Note that I am not recommending a waterfall-like process where requirements have been set in stone and the only iteration is in the subsequent steps. It is very much expected that the data-science or product team discovers more scenarios as they are building the model which should be captured as requirements with their own metrics. In which case these should be added to the list and tracked accordingly.
Advantages of the product-centric approach
The obvious advantage of the above modification is that it ensures the data-science and product teams are forced to think through various scenarios in which the product is used. This comes naturally in traditional software projects as they are typically built feature-by-feature and user story-by-user story. For data science projects, sometimes there is a temptation to lower the design rigor and “let the data do the talking”.

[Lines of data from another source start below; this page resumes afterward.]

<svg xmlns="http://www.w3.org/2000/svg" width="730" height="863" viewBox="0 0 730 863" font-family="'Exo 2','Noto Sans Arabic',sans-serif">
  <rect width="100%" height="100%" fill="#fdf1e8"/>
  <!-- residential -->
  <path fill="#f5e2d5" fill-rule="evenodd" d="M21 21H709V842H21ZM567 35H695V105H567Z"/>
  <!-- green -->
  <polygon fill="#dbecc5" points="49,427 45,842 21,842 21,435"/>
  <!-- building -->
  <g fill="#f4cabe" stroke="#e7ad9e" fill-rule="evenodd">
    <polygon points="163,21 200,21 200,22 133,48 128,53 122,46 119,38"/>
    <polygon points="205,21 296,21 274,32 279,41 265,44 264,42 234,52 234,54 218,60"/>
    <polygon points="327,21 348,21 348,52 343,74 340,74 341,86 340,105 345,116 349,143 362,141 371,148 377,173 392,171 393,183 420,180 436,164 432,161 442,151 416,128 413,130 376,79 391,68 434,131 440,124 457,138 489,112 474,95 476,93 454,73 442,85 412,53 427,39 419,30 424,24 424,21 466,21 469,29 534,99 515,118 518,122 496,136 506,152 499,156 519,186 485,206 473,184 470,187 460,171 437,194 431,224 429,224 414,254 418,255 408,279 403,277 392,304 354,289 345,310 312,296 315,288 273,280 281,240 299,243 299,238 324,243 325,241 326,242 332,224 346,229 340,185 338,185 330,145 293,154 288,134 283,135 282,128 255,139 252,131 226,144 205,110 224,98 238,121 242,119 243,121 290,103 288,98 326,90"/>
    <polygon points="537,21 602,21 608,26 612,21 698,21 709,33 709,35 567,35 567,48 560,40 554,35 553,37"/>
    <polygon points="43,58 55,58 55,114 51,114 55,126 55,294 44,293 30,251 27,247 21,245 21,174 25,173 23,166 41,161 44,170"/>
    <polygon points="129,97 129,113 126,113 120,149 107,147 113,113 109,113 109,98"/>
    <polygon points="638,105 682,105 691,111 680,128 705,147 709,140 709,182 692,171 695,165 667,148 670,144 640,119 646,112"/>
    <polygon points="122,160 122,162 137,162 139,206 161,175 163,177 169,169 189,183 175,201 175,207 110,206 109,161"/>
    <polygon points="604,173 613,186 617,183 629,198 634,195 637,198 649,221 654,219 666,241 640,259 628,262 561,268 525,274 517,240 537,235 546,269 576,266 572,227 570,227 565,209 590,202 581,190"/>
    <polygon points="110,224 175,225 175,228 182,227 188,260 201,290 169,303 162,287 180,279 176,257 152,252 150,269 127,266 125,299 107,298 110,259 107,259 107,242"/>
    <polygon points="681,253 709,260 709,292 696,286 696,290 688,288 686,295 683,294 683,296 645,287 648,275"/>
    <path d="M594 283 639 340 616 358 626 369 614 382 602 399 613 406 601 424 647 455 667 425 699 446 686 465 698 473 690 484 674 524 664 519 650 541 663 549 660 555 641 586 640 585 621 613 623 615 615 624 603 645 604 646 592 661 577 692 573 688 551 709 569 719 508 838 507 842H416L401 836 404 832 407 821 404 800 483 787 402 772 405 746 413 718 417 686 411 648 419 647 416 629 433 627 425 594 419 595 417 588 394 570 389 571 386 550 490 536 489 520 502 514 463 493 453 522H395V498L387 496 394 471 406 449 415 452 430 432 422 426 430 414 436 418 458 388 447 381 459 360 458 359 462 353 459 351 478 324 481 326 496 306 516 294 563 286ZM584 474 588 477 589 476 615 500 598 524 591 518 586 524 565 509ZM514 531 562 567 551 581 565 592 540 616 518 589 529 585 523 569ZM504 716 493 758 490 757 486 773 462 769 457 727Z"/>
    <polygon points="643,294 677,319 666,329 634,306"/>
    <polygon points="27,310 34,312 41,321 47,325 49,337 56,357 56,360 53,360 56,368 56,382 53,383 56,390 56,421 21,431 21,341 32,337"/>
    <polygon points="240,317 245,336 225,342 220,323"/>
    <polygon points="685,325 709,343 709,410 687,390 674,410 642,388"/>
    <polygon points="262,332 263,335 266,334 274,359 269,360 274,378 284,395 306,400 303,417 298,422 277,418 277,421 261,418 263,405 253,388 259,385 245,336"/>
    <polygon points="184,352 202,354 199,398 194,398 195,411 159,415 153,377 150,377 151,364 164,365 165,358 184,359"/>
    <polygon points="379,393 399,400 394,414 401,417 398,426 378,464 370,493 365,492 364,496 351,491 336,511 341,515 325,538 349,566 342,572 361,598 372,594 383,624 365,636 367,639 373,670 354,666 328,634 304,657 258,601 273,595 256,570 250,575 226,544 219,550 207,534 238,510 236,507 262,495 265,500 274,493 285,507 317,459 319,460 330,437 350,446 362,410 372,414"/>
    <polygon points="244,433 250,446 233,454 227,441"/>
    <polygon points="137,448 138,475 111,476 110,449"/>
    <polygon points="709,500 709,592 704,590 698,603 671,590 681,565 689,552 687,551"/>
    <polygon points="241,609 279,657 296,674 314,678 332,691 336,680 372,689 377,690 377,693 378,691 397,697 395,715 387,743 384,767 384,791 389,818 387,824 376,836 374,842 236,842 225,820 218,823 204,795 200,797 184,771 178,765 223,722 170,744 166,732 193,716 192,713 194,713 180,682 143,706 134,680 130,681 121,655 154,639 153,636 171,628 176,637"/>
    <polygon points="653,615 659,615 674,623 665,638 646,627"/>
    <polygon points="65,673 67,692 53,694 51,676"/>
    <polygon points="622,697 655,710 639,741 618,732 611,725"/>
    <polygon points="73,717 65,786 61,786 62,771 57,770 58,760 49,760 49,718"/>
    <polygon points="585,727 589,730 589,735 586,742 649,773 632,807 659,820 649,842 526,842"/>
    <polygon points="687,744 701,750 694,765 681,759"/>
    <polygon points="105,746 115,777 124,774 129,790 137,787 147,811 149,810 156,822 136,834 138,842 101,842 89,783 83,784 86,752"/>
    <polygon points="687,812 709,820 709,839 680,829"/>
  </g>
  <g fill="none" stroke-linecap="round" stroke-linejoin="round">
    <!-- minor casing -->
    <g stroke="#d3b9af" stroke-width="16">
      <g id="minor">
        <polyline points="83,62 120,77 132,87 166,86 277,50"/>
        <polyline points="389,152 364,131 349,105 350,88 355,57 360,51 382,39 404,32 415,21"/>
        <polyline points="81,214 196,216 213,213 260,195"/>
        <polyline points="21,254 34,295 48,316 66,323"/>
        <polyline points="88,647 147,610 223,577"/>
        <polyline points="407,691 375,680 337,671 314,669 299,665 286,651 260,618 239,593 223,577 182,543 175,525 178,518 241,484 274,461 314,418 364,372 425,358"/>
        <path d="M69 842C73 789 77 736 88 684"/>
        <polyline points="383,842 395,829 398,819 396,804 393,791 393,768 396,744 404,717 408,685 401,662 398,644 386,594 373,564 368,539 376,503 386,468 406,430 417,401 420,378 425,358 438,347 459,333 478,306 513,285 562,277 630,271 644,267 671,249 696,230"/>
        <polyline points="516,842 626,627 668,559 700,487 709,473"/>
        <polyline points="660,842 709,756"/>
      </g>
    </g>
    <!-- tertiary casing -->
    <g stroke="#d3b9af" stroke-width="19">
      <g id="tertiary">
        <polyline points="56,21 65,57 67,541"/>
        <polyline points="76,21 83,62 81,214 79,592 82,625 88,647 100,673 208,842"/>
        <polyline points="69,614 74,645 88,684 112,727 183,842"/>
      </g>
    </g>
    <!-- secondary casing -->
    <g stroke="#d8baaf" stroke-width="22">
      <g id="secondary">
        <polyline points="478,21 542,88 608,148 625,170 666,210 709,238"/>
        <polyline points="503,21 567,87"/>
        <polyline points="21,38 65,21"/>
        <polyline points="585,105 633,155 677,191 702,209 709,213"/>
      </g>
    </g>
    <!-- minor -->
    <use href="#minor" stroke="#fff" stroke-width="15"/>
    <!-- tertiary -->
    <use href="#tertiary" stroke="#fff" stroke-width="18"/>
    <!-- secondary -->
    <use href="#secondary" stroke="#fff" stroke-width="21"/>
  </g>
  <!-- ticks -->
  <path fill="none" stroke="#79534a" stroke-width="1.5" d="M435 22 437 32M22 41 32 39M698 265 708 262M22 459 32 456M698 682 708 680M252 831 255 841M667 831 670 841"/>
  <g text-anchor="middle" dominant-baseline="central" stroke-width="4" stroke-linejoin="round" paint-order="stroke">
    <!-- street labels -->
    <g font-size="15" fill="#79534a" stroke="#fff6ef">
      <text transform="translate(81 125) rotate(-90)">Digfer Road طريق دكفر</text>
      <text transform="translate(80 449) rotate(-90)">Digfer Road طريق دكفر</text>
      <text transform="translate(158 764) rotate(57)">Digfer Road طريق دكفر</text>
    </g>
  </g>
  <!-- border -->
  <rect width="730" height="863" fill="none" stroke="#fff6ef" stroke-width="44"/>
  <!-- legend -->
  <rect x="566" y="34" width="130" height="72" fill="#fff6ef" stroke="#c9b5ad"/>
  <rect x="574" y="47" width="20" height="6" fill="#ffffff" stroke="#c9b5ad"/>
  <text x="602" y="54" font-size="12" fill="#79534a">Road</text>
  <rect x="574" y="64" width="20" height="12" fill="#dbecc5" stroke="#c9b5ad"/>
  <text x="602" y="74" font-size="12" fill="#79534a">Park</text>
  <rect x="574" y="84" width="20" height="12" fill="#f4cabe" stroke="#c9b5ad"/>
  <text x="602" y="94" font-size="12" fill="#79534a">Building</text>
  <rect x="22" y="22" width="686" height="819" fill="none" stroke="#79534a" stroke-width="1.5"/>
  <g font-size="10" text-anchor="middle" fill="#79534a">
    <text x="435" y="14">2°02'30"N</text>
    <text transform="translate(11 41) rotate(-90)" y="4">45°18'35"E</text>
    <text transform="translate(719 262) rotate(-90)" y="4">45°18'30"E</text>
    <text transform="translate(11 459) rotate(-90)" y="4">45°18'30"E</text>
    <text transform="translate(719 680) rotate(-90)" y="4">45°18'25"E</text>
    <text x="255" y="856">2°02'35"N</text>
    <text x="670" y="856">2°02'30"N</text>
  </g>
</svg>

Secondly, it gives visibility to the organization into the performance of the models in a context that they understand. This would require some tooling, but imagine a dashboard with product level requirements and a green/red label that indicates whether the current model satisfies that particular requirement on the test dataset. You can, of course, add more details to such a dashboard and this can be invaluable for managers/executives to quickly monitor the health of ML models and even prioritize areas of improvement.
There are a couple of other advantages to the product-centric approach. It fosters better communication between the data-science team and the product team. At times, data-scientists can be guilty of viewing the world in terms of data points rather than human actions which generate them. Putting the product requirements prominently in the process can break this silo and improve communication between data science and product teams.
The other potential advantage of this approach is that it can build towards a more meaningful measure of what it means to have a difference in the test and prod distributions. Or what it means for data to drift in production. Instead of relying on blind statistical measures of drift, we could detect drift in terms of more meaningful measures. For example, the context-specific drift detection method here.
Granted that all this might take more work. Especially before you get started with the “fun” work of playing with the latest models. But hey, no one said it would be easy. And no one said it would be cheap. First, we get it right. Then we do it cheap.